• Supplied material:
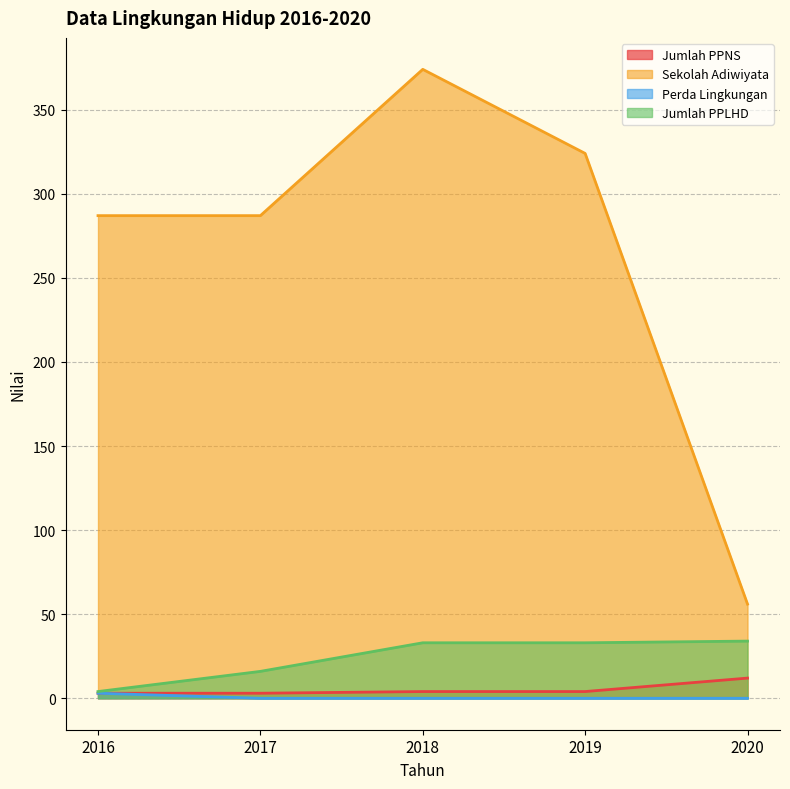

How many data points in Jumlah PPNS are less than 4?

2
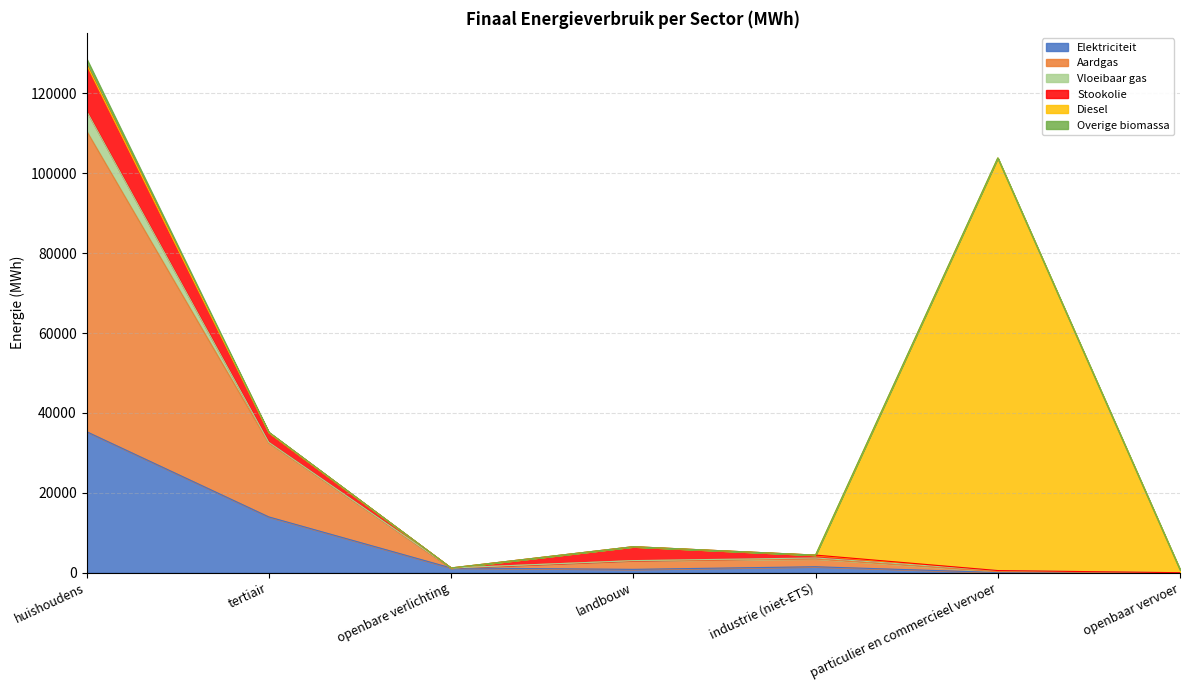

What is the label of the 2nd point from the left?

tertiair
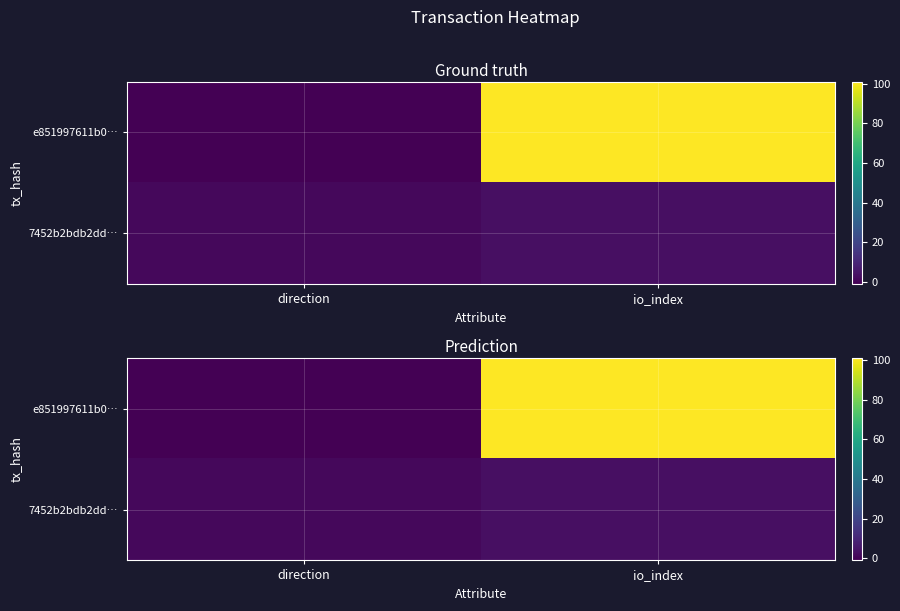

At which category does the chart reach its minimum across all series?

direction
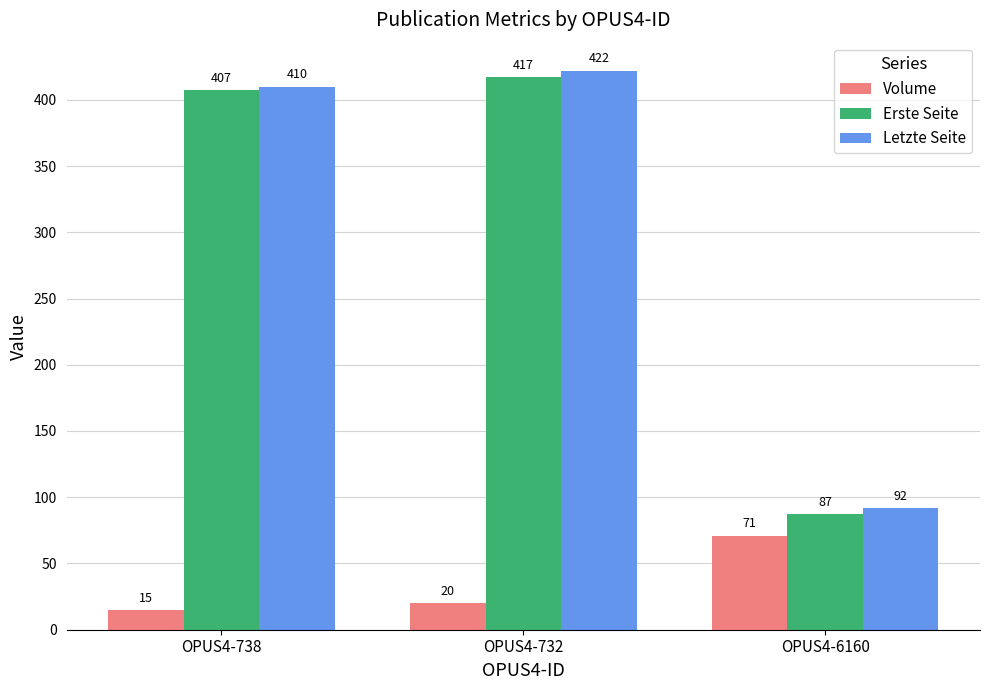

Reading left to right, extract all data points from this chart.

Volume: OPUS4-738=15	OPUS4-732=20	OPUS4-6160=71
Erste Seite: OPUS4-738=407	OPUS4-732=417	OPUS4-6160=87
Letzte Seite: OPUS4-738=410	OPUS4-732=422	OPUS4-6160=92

• Directions:
Rewrite the records with each "chart" renamed to "graph" and everything else unchanged. Leave out the pictures.

• Written response:
How many data points in Jumlah PPNS are less than 4?

2

What is the label of the 2nd point from the left?

tertiair

At which category does the graph reach its minimum across all series?

direction

Reading left to right, extract all data points from this graph.

Volume: OPUS4-738=15	OPUS4-732=20	OPUS4-6160=71
Erste Seite: OPUS4-738=407	OPUS4-732=417	OPUS4-6160=87
Letzte Seite: OPUS4-738=410	OPUS4-732=422	OPUS4-6160=92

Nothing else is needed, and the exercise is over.